Some may take this has outgoing President Nieto selling Mexico out, as he signalled a willingness to secure some sort of free trade deal at all costs. In return for retaining the ISDS, the Mexicans have a new short chapter entitled Recognition of the Mexican State’s Direct, Inalienable, and Imprescriptible Ownership of Hydrocarbons which seems to be nothing more than cover that Nieto can use to sell the deal to his people.
But with Mexico’s first left wing president in nearly 80 years, Andrés Manuel López Obrador, coming to power in January, keeping Mexico subject to ISDS is as much about protecting the Mexican’s ruling class’ investment in neoliberalism, as much as it is about protecting U.S. corporate investment in Mexico.
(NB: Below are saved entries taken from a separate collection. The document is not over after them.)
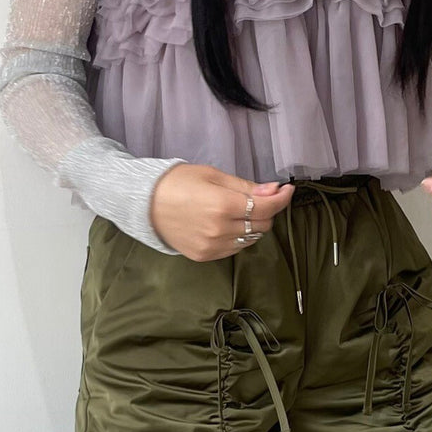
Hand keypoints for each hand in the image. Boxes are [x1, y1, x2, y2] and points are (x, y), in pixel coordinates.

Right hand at [150, 163, 294, 260]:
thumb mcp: (213, 176)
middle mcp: (220, 230)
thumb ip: (246, 187)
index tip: (286, 190)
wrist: (144, 203)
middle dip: (266, 210)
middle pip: (262, 225)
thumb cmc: (178, 183)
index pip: (266, 208)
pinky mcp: (205, 256)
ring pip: (250, 239)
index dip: (281, 198)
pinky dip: (238, 236)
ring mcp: (212, 246)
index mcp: (223, 206)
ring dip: (252, 225)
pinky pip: (234, 248)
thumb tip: (274, 190)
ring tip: (238, 211)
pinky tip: (225, 224)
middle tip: (257, 197)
Retaining the ISDS will certainly box in López Obrador’s government from enacting progressive legislation. For example, his party had campaigned in the past to halt further privatization in Mexico’s energy industry.
Entrenching neoliberalism
Despite some minor changes that governments can sell to their workers as protecting jobs, the USMCA further entrenches neoliberalism on a continental level.
First there is the already discussed ISDS and Mexico.
Second, there is a new chapter entitled Macroeconomic Policies and Exchange Rate Matters. Which seeks macroeconomic and exchange rate policies to be market based.
This has been an under reported part of the USMCA that could have serious future effects on any type of progressive economic intervention by governments.
Meanwhile, a lot of attention has been grabbed by the Canadian government’s softening on supply management. Consumers are right to be concerned about milk with hormones hitting store shelves here.
But the gains from deregulating farming is overstated. Deregulation in New Zealand which has been long lauded for increases their food exports, still sees consumers in that country pay more for milk than Canadians. Recent deregulation has hit Australian dairy farmers hard and U.S. dairy farmers have also been suffering lately, with many farmers south of the border asking for a supply management system similar to Canada’s. Keeping an eye on farmers’ conditions and dairy prices is something that needs to be done by fair trade activists as the market opens up, but the precedents don’t look good.
Moving forward
During the negotiations for this deal, we witnessed both impressive demonstrations of international solidarity, and national labour movements tailing their governments. This bifurcated approach to politics can’t last.
Only in auto, can we say that jobs have probably been saved. Of course nothing in this deal prevents further automation or car companies demanding concessions in wages and benefits.
Sectionalism is going to screw over all workers in the long run. That’s why the labour movement needs come together to continue to fight against the bosses and build international solidarity that can exert real pressure. For example, unions should raise their voice about the clause requiring Canada and Mexico to consult with the U.S. before signing trade deals with “non-market economies” which is code for China. Canadian and Mexican workers should resist U.S. imperial posturing.
If resistance is mild and limited to press releases, politicians will continue to tinker at the edges and claim a great new deal while continuing to deepen and protect neoliberalism at the expense of everyone else.